Tuesday, 13 April 2021

The Heart of Let's Get Wellington Moving

After a couple of decades of Wellington transport issues not really being dealt with, you might think that transport would be at the heart of the newest iteration of the thing, Let's Get Wellington Moving.

You'd have to not really know Wellington to expect that though. 

They had another big long meeting on it, and they could only agree on one thing, according to Councilor Diane Calvert.

City councillor Diane Calvert​ spent about three hours at the meeting.

She said a “mixture of opinions” were aired, but no consensus had been reached, apart from the parties agreeing that reducing carbon emissions was at the heart of LGWM.

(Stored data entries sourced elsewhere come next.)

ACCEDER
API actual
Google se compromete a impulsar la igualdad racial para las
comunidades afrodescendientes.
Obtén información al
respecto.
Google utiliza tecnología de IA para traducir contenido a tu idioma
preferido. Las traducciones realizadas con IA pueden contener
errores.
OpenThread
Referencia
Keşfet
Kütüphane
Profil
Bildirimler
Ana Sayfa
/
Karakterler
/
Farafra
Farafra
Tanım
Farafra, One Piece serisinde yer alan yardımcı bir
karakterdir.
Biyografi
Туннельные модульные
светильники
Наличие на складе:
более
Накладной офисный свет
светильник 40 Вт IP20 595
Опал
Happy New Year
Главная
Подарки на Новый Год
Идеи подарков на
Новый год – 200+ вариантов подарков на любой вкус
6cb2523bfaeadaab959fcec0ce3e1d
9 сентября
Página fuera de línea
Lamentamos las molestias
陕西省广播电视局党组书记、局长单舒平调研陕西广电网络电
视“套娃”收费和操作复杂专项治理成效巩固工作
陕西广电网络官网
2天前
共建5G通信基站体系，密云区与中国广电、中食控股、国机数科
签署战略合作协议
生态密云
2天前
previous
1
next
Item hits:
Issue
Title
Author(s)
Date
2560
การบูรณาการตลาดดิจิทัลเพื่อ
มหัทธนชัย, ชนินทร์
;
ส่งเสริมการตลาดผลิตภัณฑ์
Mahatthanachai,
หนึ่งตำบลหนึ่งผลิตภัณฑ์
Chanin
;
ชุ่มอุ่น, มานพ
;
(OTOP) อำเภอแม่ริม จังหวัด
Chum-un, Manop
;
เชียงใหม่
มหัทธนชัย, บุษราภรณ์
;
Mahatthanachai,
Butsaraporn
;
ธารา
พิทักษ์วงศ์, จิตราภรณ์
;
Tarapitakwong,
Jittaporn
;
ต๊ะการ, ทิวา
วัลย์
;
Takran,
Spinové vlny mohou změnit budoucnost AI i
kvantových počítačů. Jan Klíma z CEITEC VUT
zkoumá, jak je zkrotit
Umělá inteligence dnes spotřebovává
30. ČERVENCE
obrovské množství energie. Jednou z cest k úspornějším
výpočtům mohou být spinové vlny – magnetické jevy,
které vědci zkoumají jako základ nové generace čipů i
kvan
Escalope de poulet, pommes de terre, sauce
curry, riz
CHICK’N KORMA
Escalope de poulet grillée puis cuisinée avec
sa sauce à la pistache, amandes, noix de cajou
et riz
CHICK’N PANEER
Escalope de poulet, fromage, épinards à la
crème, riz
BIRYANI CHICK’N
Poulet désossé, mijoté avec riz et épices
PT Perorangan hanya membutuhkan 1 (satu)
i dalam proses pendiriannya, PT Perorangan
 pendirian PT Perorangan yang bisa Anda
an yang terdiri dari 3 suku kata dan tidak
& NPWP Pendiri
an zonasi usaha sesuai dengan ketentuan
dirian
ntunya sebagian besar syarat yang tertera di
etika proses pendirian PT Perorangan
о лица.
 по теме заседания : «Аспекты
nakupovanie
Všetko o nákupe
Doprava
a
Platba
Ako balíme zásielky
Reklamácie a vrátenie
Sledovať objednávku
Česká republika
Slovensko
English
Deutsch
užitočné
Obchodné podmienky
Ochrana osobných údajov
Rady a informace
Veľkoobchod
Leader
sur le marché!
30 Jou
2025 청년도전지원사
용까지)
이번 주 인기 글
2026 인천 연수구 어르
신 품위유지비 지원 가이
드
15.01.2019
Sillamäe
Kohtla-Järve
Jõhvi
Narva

Transport is in the Emissions Trading Scheme. Suppose that Wellington declared cars illegal and shifted to a bus fleet powered solely by the concentrated smugness of its officials. No emissions at all, or at least not GHG emissions. 

What happens next? 

Less diesel and petrol sold means the fuel companies buy fewer NZU at the next auction. 

At a reduced price, other people buy the units instead. Emissions continue elsewhere in the system, unless the drop in demand is enough to make the cap non-binding, in which case folks elsewhere stop trying to reduce emissions. 

It's bailing the sinking ship from the bow into the stern. It doesn't reduce net emissions. 

Transport planning has to take *some* account of rising ETS prices. When petrol prices go up, demand for public transport goes up because driving a car becomes more expensive - until people take on the higher upfront costs of EVs. Roads that work for petrol cars also work for EVs, right? And if there aren't enough charging points for EVs relative to expected demand, you could imagine Council subsidising the commissioning of a few more as a short-term thing. But those shouldn't be at the heart of a transport policy. They're maybe a pinkie toe. 

Local government often complains, and rightly, that central government forces unfunded mandates on it. Here, Wellington is imposing that cost on itself. And it's just dumb. You might as well put National Defence at the heart of Let's Get Wellington Moving. Or inflation. Maybe Foreign Policy should be at the heart of Let's Get Wellington Moving. Anything but actually sorting out transport issues and getting congestion charges in place.